Most Net denizens know that privacy is hard to maintain on the Web. The issue takes on a creative bent though, when New York City's Peculiar Works Project plays with it.
The avant-garde theater company's latest project, Privileged & Confidential, examines the limitations of privacy in a technical world. Technology is both the subject and the prop, and cyberspace is the performance venue.
By utilizing PCs, video conferencing hardware and software, and ISDN lines, the play's anonymous playwright (who uses the pen name S.H. Dale) and producer Ralph Lewis intend for technology to serve as an underlying theme rather just as a means of presentation.
"Basically, we want people to confront their responsibility to protect themselves and others in terms of releasing information," said Lewis.
The script of Privileged & Confidential consists of text taken from real-life legal depositions and telephone transcripts. Some of the script was appropriated from what Dale photocopied while working a day job as a freelance legal assistant.
A majority of the text was downloaded from online postings of 911 telephone transcripts.
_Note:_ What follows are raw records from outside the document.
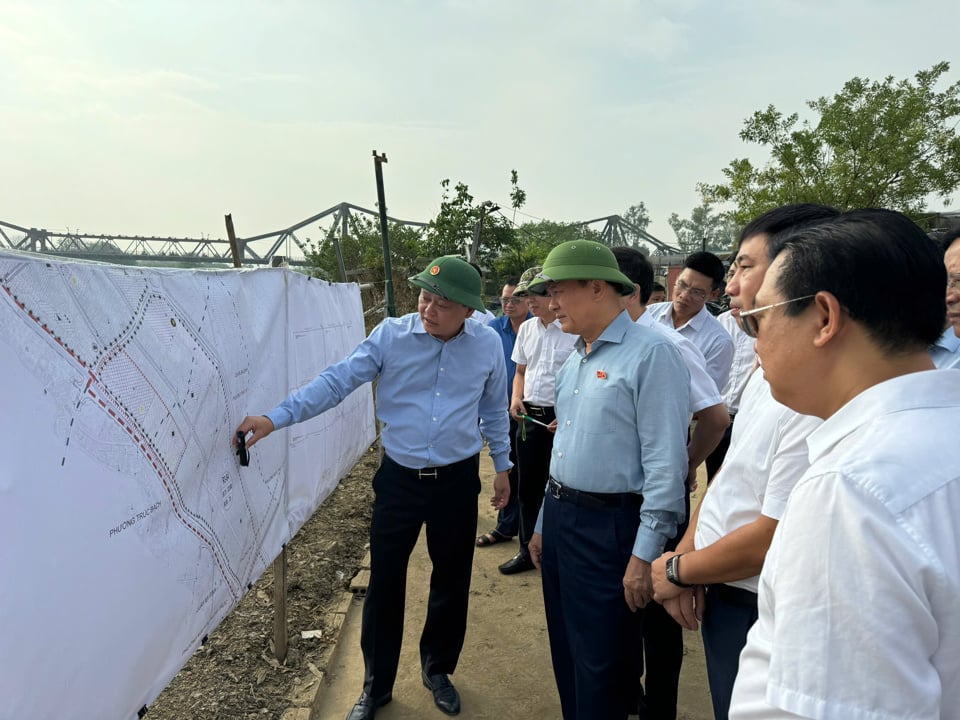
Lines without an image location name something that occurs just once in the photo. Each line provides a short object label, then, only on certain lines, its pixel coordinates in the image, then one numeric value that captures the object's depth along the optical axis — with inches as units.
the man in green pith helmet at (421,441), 99.7
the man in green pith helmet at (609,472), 72.8
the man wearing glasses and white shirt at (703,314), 140.6
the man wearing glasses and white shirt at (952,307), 77.7
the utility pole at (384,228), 276.2
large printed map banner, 50.4
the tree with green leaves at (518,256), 652.7
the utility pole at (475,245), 444.5
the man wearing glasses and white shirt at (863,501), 26.0
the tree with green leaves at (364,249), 671.1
The result is a nonlinear whodunit that involves a US$12.5 million financial deal gone sour and an investigation into alleged sexual misconduct at a multinational corporation.
"We want [the audience] to see how it's so easy for privileged information to become public. Think of how quickly information makes it onto the Web, potentially for millions to see," said Lewis.
Lewis declines to reveal more of the plot before opening night.
Lewis and Dale want to provoke their audience's paranoia about timely privacy issues spurred by the rapid acquisition and dissemination of information via the Web and other technologies. They do this partly by keeping the audience constantly aware of the equipment used, from cameras to computer workstations. It's all in plain view, as if they are set props.
"We put this piece together with technology in mind," said Lewis. "We're not trying to hide it." Privileged & Confidential will be presented Friday as a one-night-only event during the three-day Regional Alternative Theatre (RAT) conference in Los Angeles, which runs through 25 July. Five actors in New York City will videoconference with four actors in Los Angeles using an ISDN connection, on the concept that the performance is solely taking place in cyberspace, rather than at a particular physical venue.
The conversations between the actors are to be projected on large screens at both live sites. The actors are directed to respond to what they see on screen. Music, recorded on CD-ROMs, is played from PCs in both locations as a soundtrack.
The presentation of Privileged amp; Confidential is only open to attendees of the RAT conference. The performance is intended as a preview for future public presentations that, according to Lewis, will also utilize avatars, animation, and chat spaces incorporating dialogue from the play. The first public performance, which Lewis said will be open to online viewers as well, is tentatively planned in about six months.
"New technology is just getting introduced into the theater world's process of presentation versus their process of creation," said Cheryl Faver, the co-director of the Gertrude Stein Repertory Theater, site of the New York portion of the performance. "But what distinguishes Peculiar Works is that they are actively producing work that considers new media as tools rather than as ways to achieve special effects."
Indeed, avid followers of "high tech" theater may recall 3-D computer graphics used as show-stopping visual devices in ongoing productions by San Francisco's George Coates Performance Works and in the latest Philip Glass opera, Monsters of Grace. And Douglas Davis, a New York City performance and Web artist, has incorporated streaming video into his production of his theater piece, This is Terrible Beauty, which has been touring internationally over the past year. In this work, a character in a remote location engages in a conversation, via the Internet, with Davis, seen onstage.
According to Lewis, the crew behind Private & Confidential carefully studied how other theater performers and producers use new technologies to decide what fresh approaches they could bring to the theater experience. Lewis cited the Web sites of Performance Channel and Franklin Furnace as inspiration. Both venues regularly stream live, cutting-edge theatrical pieces to online audiences.
John Reaves, a co-director of the Gertrude Stein Reperatory Theater, sees such uses of new media in a theater context as a growing trend.
"It's only natural that theater producers and performers are now requiring computer technology as components in their works," said Reaves. "It makes sense, because they have to take into account how their society communicates in order to be truly timely."